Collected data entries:
------

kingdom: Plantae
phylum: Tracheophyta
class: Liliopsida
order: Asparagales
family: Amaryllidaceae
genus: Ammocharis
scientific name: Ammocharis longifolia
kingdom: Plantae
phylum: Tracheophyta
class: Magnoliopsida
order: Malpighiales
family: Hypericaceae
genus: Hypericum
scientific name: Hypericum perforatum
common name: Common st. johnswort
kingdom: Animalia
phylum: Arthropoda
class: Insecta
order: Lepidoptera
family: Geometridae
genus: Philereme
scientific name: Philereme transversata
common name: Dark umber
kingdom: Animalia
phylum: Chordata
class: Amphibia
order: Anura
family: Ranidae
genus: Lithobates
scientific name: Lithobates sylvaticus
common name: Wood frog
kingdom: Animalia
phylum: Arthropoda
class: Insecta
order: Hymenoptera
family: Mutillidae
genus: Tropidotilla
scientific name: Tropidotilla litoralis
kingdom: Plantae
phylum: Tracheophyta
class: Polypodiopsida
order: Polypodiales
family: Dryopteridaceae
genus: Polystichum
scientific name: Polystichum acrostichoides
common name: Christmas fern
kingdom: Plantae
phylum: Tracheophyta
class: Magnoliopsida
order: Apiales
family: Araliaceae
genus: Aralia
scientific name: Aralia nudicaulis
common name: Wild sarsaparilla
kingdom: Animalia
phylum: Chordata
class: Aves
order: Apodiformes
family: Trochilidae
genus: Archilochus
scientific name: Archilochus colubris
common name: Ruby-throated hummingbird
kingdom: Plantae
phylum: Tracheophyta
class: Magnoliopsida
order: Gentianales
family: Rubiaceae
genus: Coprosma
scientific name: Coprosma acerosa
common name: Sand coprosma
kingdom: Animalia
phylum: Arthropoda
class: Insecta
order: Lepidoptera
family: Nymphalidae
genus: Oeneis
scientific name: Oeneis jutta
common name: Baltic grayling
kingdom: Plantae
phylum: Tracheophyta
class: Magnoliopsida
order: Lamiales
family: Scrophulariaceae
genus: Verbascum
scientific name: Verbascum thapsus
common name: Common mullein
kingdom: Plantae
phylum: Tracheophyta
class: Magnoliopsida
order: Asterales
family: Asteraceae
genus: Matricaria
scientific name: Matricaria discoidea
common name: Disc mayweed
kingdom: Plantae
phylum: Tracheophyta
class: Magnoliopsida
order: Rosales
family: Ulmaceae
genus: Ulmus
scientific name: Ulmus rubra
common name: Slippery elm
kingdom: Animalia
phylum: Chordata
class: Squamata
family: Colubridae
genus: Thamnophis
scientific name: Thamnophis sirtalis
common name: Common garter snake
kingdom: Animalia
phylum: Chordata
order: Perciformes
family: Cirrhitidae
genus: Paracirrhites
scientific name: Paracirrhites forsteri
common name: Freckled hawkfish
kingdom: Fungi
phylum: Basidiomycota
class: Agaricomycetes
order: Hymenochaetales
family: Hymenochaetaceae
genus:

------

**REQUIRED WORK:** Rewrite the material above as a Markdown table with the columns "No." and "Text". Number each line and skip any blank ones.

**RESULT FOR THIS EXERCISE:**
| No. | Text |
|---|---|
| 1 | kingdom: Plantae |
| 2 | phylum: Tracheophyta |
| 3 | class: Liliopsida |
| 4 | order: Asparagales |
| 5 | family: Amaryllidaceae |
| 6 | genus: Ammocharis |
| 7 | scientific name: Ammocharis longifolia |
| 8 | kingdom: Plantae |
| 9 | phylum: Tracheophyta |
| 10 | class: Magnoliopsida |
| 11 | order: Malpighiales |
| 12 | family: Hypericaceae |
| 13 | genus: Hypericum |
| 14 | scientific name: Hypericum perforatum |
| 15 | common name: Common st. johnswort |
| 16 | kingdom: Animalia |
| 17 | phylum: Arthropoda |
| 18 | class: Insecta |
| 19 | order: Lepidoptera |
| 20 | family: Geometridae |
| 21 | genus: Philereme |
| 22 | scientific name: Philereme transversata |
| 23 | common name: Dark umber |
| 24 | kingdom: Animalia |
| 25 | phylum: Chordata |
| 26 | class: Amphibia |
| 27 | order: Anura |
| 28 | family: Ranidae |
| 29 | genus: Lithobates |
| 30 | scientific name: Lithobates sylvaticus |
| 31 | common name: Wood frog |
| 32 | kingdom: Animalia |
| 33 | phylum: Arthropoda |
| 34 | class: Insecta |
| 35 | order: Hymenoptera |
| 36 | family: Mutillidae |
| 37 | genus: Tropidotilla |
| 38 | scientific name: Tropidotilla litoralis |
| 39 | kingdom: Plantae |
| 40 | phylum: Tracheophyta |
| 41 | class: Polypodiopsida |
| 42 | order: Polypodiales |
| 43 | family: Dryopteridaceae |
| 44 | genus: Polystichum |
| 45 | scientific name: Polystichum acrostichoides |
| 46 | common name: Christmas fern |
| 47 | kingdom: Plantae |
| 48 | phylum: Tracheophyta |
| 49 | class: Magnoliopsida |
| 50 | order: Apiales |
| 51 | family: Araliaceae |
| 52 | genus: Aralia |
| 53 | scientific name: Aralia nudicaulis |
| 54 | common name: Wild sarsaparilla |
| 55 | kingdom: Animalia |
| 56 | phylum: Chordata |
| 57 | class: Aves |
| 58 | order: Apodiformes |
| 59 | family: Trochilidae |
| 60 | genus: Archilochus |
| 61 | scientific name: Archilochus colubris |
| 62 | common name: Ruby-throated hummingbird |
| 63 | kingdom: Plantae |
| 64 | phylum: Tracheophyta |
| 65 | class: Magnoliopsida |
| 66 | order: Gentianales |
| 67 | family: Rubiaceae |
| 68 | genus: Coprosma |
| 69 | scientific name: Coprosma acerosa |
| 70 | common name: Sand coprosma |
| 71 | kingdom: Animalia |
| 72 | phylum: Arthropoda |
| 73 | class: Insecta |
| 74 | order: Lepidoptera |
| 75 | family: Nymphalidae |
| 76 | genus: Oeneis |
| 77 | scientific name: Oeneis jutta |
| 78 | common name: Baltic grayling |
| 79 | kingdom: Plantae |
| 80 | phylum: Tracheophyta |
| 81 | class: Magnoliopsida |
| 82 | order: Lamiales |
| 83 | family: Scrophulariaceae |
| 84 | genus: Verbascum |
| 85 | scientific name: Verbascum thapsus |
| 86 | common name: Common mullein |
| 87 | kingdom: Plantae |
| 88 | phylum: Tracheophyta |
| 89 | class: Magnoliopsida |
| 90 | order: Asterales |
| 91 | family: Asteraceae |
| 92 | genus: Matricaria |
| 93 | scientific name: Matricaria discoidea |
| 94 | common name: Disc mayweed |
| 95 | kingdom: Plantae |
| 96 | phylum: Tracheophyta |
| 97 | class: Magnoliopsida |
| 98 | order: Rosales |
| 99 | family: Ulmaceae |
| 100 | genus: Ulmus |
| 101 | scientific name: Ulmus rubra |
| 102 | common name: Slippery elm |
| 103 | kingdom: Animalia |
| 104 | phylum: Chordata |
| 105 | class: Squamata |
| 106 | family: Colubridae |
| 107 | genus: Thamnophis |
| 108 | scientific name: Thamnophis sirtalis |
| 109 | common name: Common garter snake |
| 110 | kingdom: Animalia |
| 111 | phylum: Chordata |
| 112 | order: Perciformes |
| 113 | family: Cirrhitidae |
| 114 | genus: Paracirrhites |
| 115 | scientific name: Paracirrhites forsteri |
| 116 | common name: Freckled hawkfish |
| 117 | kingdom: Fungi |
| 118 | phylum: Basidiomycota |
| 119 | class: Agaricomycetes |
| 120 | order: Hymenochaetales |
| 121 | family: Hymenochaetaceae |
| 122 | genus: |